**Consignes:**
- 1) Recopiez le passage du texte sur la campagne MY BODY IS MINE qui commence à « Cette campagne intitulée » et se termine à « de la sexualité. ».
- 2) Dans le texte sur la campagne MY BODY IS MINE, sur quel pont la créatrice de la marque a-t-elle découvert son dos ?
- 3) Prolongez, s'il vous plaît, le texte sur la campagne MY BODY IS MINE à la suite de sa dernière phrase.

Cette campagne intitulée MY BODY IS MINE visait à dénoncer l’hyper-sexualisation du corps féminin (en Inde et ailleurs) et devait présenter le corps féminin et la nudité comme un phénomène naturel aux antipodes de la sexualité.
Une femme attaquée
La raison de cette controverse ? La créatrice de la marque a découvert son dos sur le pont sacré Lakshman Jhula. Couverte d’une simple écharpe, elle a choisi de brièvement révéler l’arrière de son corps dans le but de dénoncer le harcèlement sexuel dont elle a fait l’expérience sur ce pont à de multiples reprises. En revanche, Marie-Hélène n’avait pas réalisé que le pont pouvait être considéré comme l’équivalent d’une église ou d’un temple et que la communauté locale pourrait s’offusquer pour des épaules dénudées. Pensant donc faire une bonne action, Marie-Hélène s’est retrouvée entendue par la police indienne et attend de voir quelle tournure prendra cette histoire. Outre ses démêlés avec les autorités locales, elle a également été victime de harcèlement sur les reseaux sociaux. Espérons que les autorités indiennes comprendront que le but de la campagne n’était pas de choquer qui que ce soit mais de favoriser la place des femmes dans la société.

**Listing présenté:**
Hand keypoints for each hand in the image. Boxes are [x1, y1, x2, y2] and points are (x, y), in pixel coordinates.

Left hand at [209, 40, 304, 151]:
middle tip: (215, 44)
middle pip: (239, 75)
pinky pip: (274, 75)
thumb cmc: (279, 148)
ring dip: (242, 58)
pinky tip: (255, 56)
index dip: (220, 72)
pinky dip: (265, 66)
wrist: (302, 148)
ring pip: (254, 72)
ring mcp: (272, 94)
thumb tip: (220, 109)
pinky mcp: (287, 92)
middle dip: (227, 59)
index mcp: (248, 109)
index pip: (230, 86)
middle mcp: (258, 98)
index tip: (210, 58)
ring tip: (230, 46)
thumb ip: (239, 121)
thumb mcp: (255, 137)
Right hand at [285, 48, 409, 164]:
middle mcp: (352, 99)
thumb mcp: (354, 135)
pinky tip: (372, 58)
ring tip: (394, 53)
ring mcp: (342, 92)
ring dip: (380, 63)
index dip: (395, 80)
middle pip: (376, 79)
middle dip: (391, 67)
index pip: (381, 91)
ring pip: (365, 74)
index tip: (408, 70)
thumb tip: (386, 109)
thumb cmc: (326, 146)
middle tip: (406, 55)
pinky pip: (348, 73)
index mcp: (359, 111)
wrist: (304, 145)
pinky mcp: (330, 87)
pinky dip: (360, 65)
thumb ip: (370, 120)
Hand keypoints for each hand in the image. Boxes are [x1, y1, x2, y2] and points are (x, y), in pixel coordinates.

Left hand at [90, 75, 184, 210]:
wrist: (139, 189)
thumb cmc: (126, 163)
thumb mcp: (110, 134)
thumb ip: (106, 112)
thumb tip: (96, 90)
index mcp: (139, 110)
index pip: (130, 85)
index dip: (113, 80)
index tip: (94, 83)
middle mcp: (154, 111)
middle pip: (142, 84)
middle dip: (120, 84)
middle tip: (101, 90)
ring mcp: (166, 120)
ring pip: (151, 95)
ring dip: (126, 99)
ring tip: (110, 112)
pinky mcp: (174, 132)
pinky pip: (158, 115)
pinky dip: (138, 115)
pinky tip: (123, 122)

**Résultats attendus:**
- 1)
Cette campagne intitulée MY BODY IS MINE visait à dénoncer l’hyper-sexualisation du corps féminin (en Inde et ailleurs) et devait présenter le corps féminin et la nudité comme un phénomène naturel aux antipodes de la sexualité.

- 2) Sur le pont sacré Lakshman Jhula.

- 3)
Une marque engagée
ATELIER NADI travaille actuellement avec des artisans locaux, chargés de former à l’art de la bijouterie des femmes issues de la région de Rishikesh, souvent démunies, et se trouvant dans des situations abusives dont il est difficile d’échapper. 20 % de chaque vente sont investis par la marque pour offrir à ces femmes accès à des formations leur permettant de s’affranchir et d'acquérir l'indépendance nécessaire pour vivre dignement.